Auf die Frage von Bürgermeister Ragg, ob man nun am European Energy Award teilnehmen solle oder nicht, meldete sich Michael Asal zu Wort und betonte, dass der Gemeinderat doch nicht, wie schon so oft, aus dem Stehgreif irgendwelche "Schnellschüsse" treffen sollte, nur weil es zuerst nichts koste, da die Gemeinde, einmal installiert, auf den Folgekosten doch wieder sitzenbleibe. Auf die weitere Frage, ob dies allgemeiner Konsens im Rat sei, folgte der Bürgermeisters dem Vorschlag Asals, sich die Geschichte nochmals zu überlegen und die Sache vorerst auf sich beruhen zu lassen.

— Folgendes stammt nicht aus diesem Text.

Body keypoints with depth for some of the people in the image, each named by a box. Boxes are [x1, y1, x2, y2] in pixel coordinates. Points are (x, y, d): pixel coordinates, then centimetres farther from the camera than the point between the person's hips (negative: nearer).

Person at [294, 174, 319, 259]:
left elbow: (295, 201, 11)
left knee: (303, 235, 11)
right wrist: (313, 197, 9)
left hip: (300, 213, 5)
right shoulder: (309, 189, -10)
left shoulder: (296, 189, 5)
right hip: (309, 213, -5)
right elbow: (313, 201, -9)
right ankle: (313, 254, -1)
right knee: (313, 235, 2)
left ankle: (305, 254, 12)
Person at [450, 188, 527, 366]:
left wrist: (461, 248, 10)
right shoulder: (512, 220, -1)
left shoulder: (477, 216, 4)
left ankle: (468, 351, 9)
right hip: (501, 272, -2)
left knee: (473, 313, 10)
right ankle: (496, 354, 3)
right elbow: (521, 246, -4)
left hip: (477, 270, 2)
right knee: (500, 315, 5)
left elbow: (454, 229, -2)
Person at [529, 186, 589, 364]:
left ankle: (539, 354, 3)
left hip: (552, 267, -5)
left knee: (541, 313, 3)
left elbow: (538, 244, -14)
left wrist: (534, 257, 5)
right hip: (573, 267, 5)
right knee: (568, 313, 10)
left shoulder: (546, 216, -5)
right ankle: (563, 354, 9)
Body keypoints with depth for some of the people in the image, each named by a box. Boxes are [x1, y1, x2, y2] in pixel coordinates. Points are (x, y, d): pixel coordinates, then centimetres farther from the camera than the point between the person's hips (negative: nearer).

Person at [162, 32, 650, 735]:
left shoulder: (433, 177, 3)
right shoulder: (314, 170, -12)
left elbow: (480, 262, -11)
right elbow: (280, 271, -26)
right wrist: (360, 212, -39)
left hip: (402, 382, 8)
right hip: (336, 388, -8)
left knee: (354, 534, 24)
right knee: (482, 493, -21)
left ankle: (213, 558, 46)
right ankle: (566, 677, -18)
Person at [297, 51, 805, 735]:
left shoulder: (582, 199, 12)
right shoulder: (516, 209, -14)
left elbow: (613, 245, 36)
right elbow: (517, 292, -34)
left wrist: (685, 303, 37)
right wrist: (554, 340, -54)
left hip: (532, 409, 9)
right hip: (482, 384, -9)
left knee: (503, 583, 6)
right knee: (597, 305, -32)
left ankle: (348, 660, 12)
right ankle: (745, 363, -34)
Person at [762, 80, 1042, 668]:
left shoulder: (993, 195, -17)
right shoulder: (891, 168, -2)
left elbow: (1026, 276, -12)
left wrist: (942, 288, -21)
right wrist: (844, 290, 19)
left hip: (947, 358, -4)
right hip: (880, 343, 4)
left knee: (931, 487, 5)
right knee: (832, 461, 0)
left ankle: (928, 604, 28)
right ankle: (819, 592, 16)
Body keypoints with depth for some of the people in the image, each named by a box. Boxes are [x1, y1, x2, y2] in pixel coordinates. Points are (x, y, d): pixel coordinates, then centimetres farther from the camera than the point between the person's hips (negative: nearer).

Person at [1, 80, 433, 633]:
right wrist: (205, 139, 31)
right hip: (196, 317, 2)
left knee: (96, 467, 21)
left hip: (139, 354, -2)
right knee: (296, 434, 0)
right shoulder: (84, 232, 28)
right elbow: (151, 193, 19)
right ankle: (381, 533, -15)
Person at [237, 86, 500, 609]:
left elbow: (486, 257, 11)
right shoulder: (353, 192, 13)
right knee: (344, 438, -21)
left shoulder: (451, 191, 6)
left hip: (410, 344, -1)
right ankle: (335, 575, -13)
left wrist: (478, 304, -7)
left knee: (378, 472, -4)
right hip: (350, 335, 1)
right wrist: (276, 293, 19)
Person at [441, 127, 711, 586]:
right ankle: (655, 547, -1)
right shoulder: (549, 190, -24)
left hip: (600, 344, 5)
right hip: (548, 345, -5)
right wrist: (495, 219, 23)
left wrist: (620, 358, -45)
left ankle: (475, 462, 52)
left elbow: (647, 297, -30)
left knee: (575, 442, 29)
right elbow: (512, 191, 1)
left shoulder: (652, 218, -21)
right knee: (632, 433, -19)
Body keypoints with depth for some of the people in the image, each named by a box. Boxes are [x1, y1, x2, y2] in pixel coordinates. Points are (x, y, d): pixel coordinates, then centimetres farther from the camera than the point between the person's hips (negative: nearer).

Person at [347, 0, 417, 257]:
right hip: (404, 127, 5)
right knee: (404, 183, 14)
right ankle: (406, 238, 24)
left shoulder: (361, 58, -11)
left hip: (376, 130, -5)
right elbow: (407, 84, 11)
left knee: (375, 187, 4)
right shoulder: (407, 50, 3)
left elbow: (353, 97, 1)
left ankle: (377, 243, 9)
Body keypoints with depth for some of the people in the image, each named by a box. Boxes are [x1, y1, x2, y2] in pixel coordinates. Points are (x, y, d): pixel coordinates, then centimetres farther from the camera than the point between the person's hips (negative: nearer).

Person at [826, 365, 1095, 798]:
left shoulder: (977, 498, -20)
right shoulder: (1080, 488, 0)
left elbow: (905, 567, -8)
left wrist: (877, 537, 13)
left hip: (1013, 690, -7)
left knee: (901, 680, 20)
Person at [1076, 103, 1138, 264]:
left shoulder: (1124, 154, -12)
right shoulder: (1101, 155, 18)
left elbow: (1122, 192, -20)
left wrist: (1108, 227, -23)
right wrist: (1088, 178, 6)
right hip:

Der Antrag der Gemeinderatsfraktion der Grünen vom November 2019 umfasste im Wesentlichen die Erstellung einer Energie- und CO 2-Bilanz der Gemeinde, um eine belastbare Ausgangsbasis für konkrete Klimaschutz-Maßnahmen zu erhalten. Ausgehend von dieser Bilanz sollen konkrete Maßnahmen zur Verringerung des CO 2-Ausstoßes in der Gemeinde, in Übereinstimmung mit den Zielen des Landes Baden-Württemberg und der Bundesregierung umgesetzt werden. Zudem fordert die Fraktion, dass die Gemeinde Niedereschach dem Klimaschutzpakt Baden-Württemberg beitritt und am prozessorientierten Zertifi-zierungsverfahren für kommunale Energieeffizienz und Klimaschutz, dem European Energy Award, teilnimmt.